Between games, my dad and I still practice at home even though the team practices at the park a couple of times a week. The skill I've developed most during these sessions with Dad is the ability to daydream during practice as well. I haven't gotten any better at playing baseball, but the routine is so reliable that I can think and think and think about more interesting things and still catch and throw balls.
One afternoon near the end of the season, with only four games left on our schedule, Dad and I are throwing the ball around in the front yard near the curb and I miss one; it rolls into the street and falls in the sewer. He's a little mad because we don't have that many balls, and that was a new one. I'm a little excited because now we can't practice. He stands over the mouth of the sewer, hands on his hips again, gazing into the opening like he'll actually see the ball in there even though it's too dark. I've got my glove off and I'm skipping to the house, nearly dancing I'm so happy. “Grab the flashlight,” he says, and marches across the grass to the back yard.
Anything that goes down the sewer in the front of our house comes out of the big drainpipe over the creek behind our house. When it's raining, water gushes out like a spigot twisted all the way open. When I get down there with the flashlight, he's standing at the bottom of the hill, balancing his big body on some flat rocks. He's tall enough to peer into the opening of the pipe. I hand him the flashlight and start to run up the hill, but he calls my name.

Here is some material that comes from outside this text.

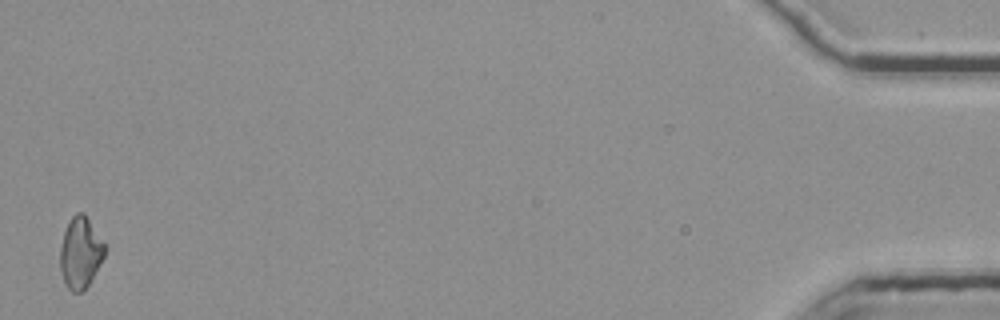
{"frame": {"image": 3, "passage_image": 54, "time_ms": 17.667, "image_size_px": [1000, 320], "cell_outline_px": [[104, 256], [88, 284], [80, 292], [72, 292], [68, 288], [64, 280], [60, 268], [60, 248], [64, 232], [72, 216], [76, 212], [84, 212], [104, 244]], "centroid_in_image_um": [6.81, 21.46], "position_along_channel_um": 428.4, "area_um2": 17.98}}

“Eight feet at the most,” he says. Pointing the beam of the flashlight into the pipe, he sees the ball about six feet in. I slide down and stand beside him, not tall enough to see inside the pipe or see the ball, or see through the shimmering webs full of annoyed spiders squinting out at him. He wants me to crawl in there.

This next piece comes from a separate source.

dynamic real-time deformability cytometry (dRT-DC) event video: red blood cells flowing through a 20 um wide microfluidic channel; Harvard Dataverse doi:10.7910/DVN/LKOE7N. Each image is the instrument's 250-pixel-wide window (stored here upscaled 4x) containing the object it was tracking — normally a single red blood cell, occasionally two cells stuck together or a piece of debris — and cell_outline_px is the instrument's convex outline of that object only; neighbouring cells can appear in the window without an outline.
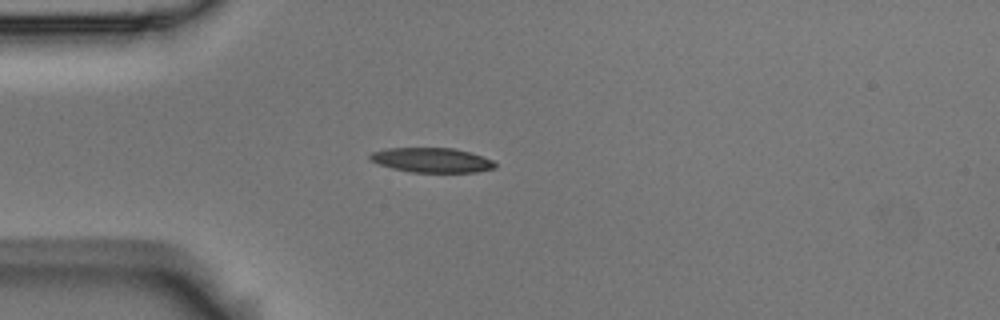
{"species": "Egyptian fruit bat (a non-hibernating species)", "species_latin": "Rousettus aegyptiacus", "temperature_condition": "room temperature", "stored_images_in_passage": 43, "camera_frame_rate_fps": 3000, "um_per_image_px": 0.085, "animal": {"sex": "male"}, "frame": {"image": 1, "passage_image": 1, "time_ms": 0.0, "image_size_px": [1000, 320], "cell_outline_px": [[496, 168], [476, 172], [412, 172], [392, 168], [380, 164], [372, 160], [368, 156], [372, 152], [388, 148], [452, 148], [468, 152], [492, 160], [496, 164]], "centroid_in_image_um": [36.7, 13.61], "position_along_channel_um": 48.3, "area_um2": 17.69}}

Because he suggests it like it's no big deal, I have to act that way too, and just do it, without being a pansy or making yuck sounds. This is also trying—trying to help out, to be a good sport, to be a man about this. I climb up on him and he hoists me, his hands around my middle, lifting and pushing me headfirst into the pipe. It's dark and cool inside, and there's a small puddle of water trapped between each of the corrugated metal humps, and even though it's a little wider than my shoulders, I still have to scrunch myself up to move through. The smell inside is something like mud and something like spoiled milk, so I'm breathing only through my mouth and pushing myself forward with the rubber toe edge of my sneakers, my knees bumping
along the metal. His face is behind me, looking in and shining the flashlight. “See it?” he asks. His voice sounds tiny and far away. The ball is right in front of me with dark stuff smeared on it. My reaching arm moves through a net of spider webs and feels like I'm pulling on an invisible sleeve. I stretch out and my fingers slide off the slick side of the ball. Then I push myself in one more inch so I've got it, my palm pressing down on the ball's smooth skin and neat stitches like I'll never let it go. It's so black I can't see anything except the ball squeezed in my hand. But as much as it stinks and it's cold on my belly where my T-shirt is soaked and I want to slap the spiders dropping down their strings above my white legs, as much as I want to be a pansy, inside this drainpipe it's also somehow safe. I've found the place where I have control of the ball, where it can't humiliate me, where I am finally better at something than he is. No catching and throwing and no grounders. He knows I hate crawling around like this, but I know if I lie quietly enough and pretend I'm doing something brave, maybe we won't have to play this game anymore.